The 2,700 women who participated in the 2019 survey reported being shouted at or scolded by a health-care provider, being ignored, or their requests for help being refused. Some of the expectant moms also reported violations of physical privacy, and health-care providers threatening to withhold treatment or forcing them to accept treatment they did not want.

It also found that expectant mothers—no matter their race—were more likely to be mistreated by health-care providers if their partner was Black.

The study surmised that how people are treated during childbirth can affect the health and wellbeing of the mother, child, and entire family.


For Jackson, it’s basic.


“If the mom is thriving, the baby is thriving,” she says. “If mom is stressed, the baby is stressed.”


A life cut short

Jazmir Taylor was laid to rest on September 16, following a funeral service at the River Church in South Durham. There were nearly 100 people in attendance, including at least 20 expectant mothers between the ages of 16 and 30 who were part of Taylor’s circle of friends. Whit McWilliams, a doula who recently moved to Durham, attended the memorial service. She has some ideas about what likely happened to the radiant teen.


“She was young, Black, and on Medicaid,” McWilliams says. “That weighs on her story. The health-care providers just wouldn’t listen to her.”


The words of some of Taylor’s friends that day stuck with her.


“The community response at her funeral was heartbreaking but powerful,” McWilliams says. “Those who were pregnant were saying, ‘I need some type of support because what happened to her has scared me.’ And others were saying, ‘Man, this is another thing we have to worry about.

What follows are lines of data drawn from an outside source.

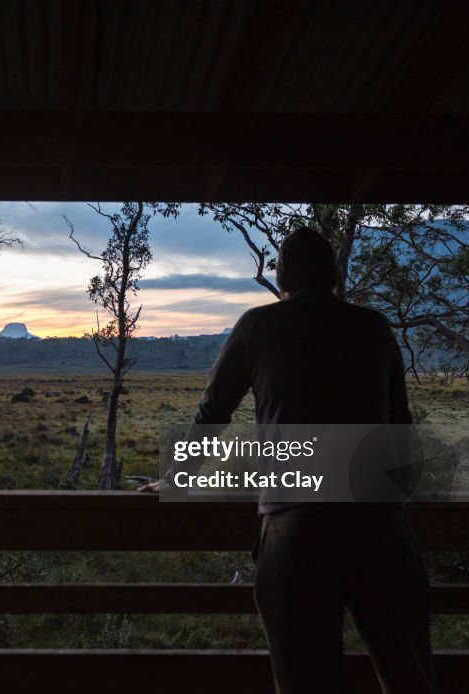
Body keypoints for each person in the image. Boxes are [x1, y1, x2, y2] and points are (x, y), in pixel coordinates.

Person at [140, 227, 438, 693]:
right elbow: (400, 425)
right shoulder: (373, 326)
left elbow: (213, 411)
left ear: (281, 276)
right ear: (334, 276)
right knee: (409, 674)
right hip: (379, 526)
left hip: (295, 527)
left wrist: (176, 477)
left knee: (306, 681)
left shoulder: (257, 326)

We know about police brutality and the street violence that’s always there, but now the medical system isn’t safe for us, either.’”


A short history of Black midwives and maternal health

Maya Jackson, the founder of Mobilizing African American Mothers Through Empowerment, traces the doula and midwife tradition back to when enslaved African women worked as midwives literally birthing America.


“They were either helping massa’s wife deliver the baby, or then wet nursing white babies while our babies starved,” Jackson says.


After Emancipation, newly freed women continued their work as midwives, particularly a group known as the “Granny Midwives” who delivered thousands of Black and white babies across the South, including North Carolina, she says.


Jackson explained the Black midwife’s work was diminished during the Great Migration that began in 1916, when Black Americans migrated North and there was a demand for a more “sanitized” and “safer” hospital care in the maternal-health field.


She also notes that some maternal health-care providers still subscribe to the notion that Black women cannot feel pain, which dates back to the tragic misuse of Black women’s bodies by the doctor James Marion Sims, the father of gynecology.


In her latest book, Caste: The Origins of Our Discontents, Pulitzer Prize-winning author Isabel Wilkerson chronicles how Sims arrived as his discoveries in Alabama by conducting savage experiments on enslaved Black women that ended in disfigurement or death.

“He refused to administer anesthesia, saying vaginal surgery on them was ‘not painful enough to justify the trouble,’” Wilkerson wrote. “Instead, he administered morphine only after surgery, noting that it ‘relieves the scalding of the urine,’ and ‘weakened the will to resist repeated procedures.’”


With total control over Black bodies, Wilkerson added, Sims would “force a woman to disrobe and get on her knees on a table. He would then allow other doctors to take turns with a speculum to force her open, invite leading men in town and apprentices to see for themselves.”


The medical profession’s attack on Black women’s bodies continued into the late 1970s. It took many forms, including a notorious eugenics program in North Carolina. According to a recent report co-authored by Duke professor William A. Darrity Jr., the 10-year program of forced sterilizations was designed to “breed out” what administrators considered a “surplus population” of unemployed Black women.